Wie kannst Du einen Befall verhindern?

1. Regelmässige Kontrolle

Nach jedem Spaziergang, nach jedem Aufenthalt in bekannt befallenen Gebieten: Hund von Schnauze bis Rute absuchen. Ohren aufklappen, zwischen die Zehen schauen, Hautfalten auseinanderziehen. Klingt aufwendig, dauert mit Übung zwei Minuten.

2. Zeckenabwehrmittel

Halsbänder, Spot-On-Präparate oder Kautabletten – die Auswahl ist gross, der Effekt unterschiedlich. Welches Mittel für Deinen Hund passt, hängt vom Alter, Gewicht und Gesundheitszustand ab. Im Zweifel: Tierarzt fragen, nicht einfach irgendwas kaufen.

3. Schlafplatz und Umgebung reinigen

Da die Braune Hundezecke in Ritzen, Fugen und Polstern überleben kann, reicht es nicht, nur den Hund zu behandeln. Schlafplatz regelmässig waschen, Ecken saugen, Spalten kontrollieren. Bei einem nachgewiesenen Befall im Haus müssen alle möglichen Verstecke systematisch angegangen werden – das ist Fleissarbeit.

4. Umgebung gezielt behandeln

Wer in warmem Klima lebt oder schon einmal einen Befall im Haus hatte, sollte die Umgebung mit geeigneten Mitteln behandeln. Spezielle Insektizide für den Innenbereich können die Zeckenpopulation deutlich reduzieren – bei hartnäckigem Befall lohnt der Gang zum Schädlingsbekämpfer.

Was tun bei einem Befall?

1. Zecken entfernen

Zeckenzange oder Zeckenkarte verwenden – kein Öl, kein Nagellack, kein Drücken. Die Zecke so nah wie möglich an der Haut fassen, gleichmässig herausdrehen oder -ziehen. Darauf achten, dass der Kopf vollständig rauskommt; bleibt er stecken, kann er sich entzünden.

2. Tierarzt aufsuchen

Fieber, Appetitlosigkeit, Schwäche, ungewöhnliche Blässe des Zahnfleischs – das sind Signale, die nicht auf die lange Bank gehören. Je früher eine durch Zecken übertragene Krankheit diagnostiziert wird, desto besser die Heilungsaussichten.
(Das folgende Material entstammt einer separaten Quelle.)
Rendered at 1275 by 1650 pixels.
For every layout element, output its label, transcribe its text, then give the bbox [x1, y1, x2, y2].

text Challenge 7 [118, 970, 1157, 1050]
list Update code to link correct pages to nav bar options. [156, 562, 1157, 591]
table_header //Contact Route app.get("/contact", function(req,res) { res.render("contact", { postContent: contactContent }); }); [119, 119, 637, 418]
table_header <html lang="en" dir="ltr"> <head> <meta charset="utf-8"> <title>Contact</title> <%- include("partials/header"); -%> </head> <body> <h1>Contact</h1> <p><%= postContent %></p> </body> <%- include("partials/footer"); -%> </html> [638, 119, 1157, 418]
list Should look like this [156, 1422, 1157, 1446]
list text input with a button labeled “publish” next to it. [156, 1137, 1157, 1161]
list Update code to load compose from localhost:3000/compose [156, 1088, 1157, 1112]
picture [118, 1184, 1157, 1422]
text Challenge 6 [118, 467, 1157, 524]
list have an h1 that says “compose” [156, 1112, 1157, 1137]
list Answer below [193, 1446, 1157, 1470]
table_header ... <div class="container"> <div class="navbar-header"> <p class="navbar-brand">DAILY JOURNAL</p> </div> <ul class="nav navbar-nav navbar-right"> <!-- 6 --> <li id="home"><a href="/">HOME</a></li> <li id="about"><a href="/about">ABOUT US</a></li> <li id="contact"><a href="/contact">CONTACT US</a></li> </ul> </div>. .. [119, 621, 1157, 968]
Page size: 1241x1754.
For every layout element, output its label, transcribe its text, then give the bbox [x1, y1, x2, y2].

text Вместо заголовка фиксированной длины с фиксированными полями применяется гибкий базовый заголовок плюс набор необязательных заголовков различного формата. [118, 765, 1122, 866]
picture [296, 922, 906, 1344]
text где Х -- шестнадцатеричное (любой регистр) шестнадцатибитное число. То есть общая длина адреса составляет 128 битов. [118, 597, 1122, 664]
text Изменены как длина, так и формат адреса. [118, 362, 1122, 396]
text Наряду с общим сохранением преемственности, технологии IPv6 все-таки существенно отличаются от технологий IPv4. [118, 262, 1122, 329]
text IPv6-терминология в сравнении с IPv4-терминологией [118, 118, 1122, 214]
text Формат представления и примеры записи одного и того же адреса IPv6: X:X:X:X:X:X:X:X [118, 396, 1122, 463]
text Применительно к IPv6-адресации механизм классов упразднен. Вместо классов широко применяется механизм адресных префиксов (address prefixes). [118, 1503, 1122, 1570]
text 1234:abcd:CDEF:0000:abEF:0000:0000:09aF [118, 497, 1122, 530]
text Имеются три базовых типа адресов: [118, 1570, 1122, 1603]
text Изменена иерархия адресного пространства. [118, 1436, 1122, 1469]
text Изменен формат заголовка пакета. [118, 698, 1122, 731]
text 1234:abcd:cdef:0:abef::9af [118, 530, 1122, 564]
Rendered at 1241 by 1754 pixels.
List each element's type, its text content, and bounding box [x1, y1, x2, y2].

Abwarten kostet hier oft mehr als ein Tierarztbesuch.

3. Umgebung gründlich behandeln

Ist die Braune Hundezecke einmal im Haus, reicht Zecken-beim-Hund-entfernen nicht. Alle Verstecke – Hundebox, Schlafdecke, Wandritzen, Fussleisten – müssen behandelt werden. Gegebenenfalls mit Insektiziden oder professioneller Schädlingsbekämpfung. Wer halbherzig vorgeht, erlebt die nächste Generation ein paar Wochen später.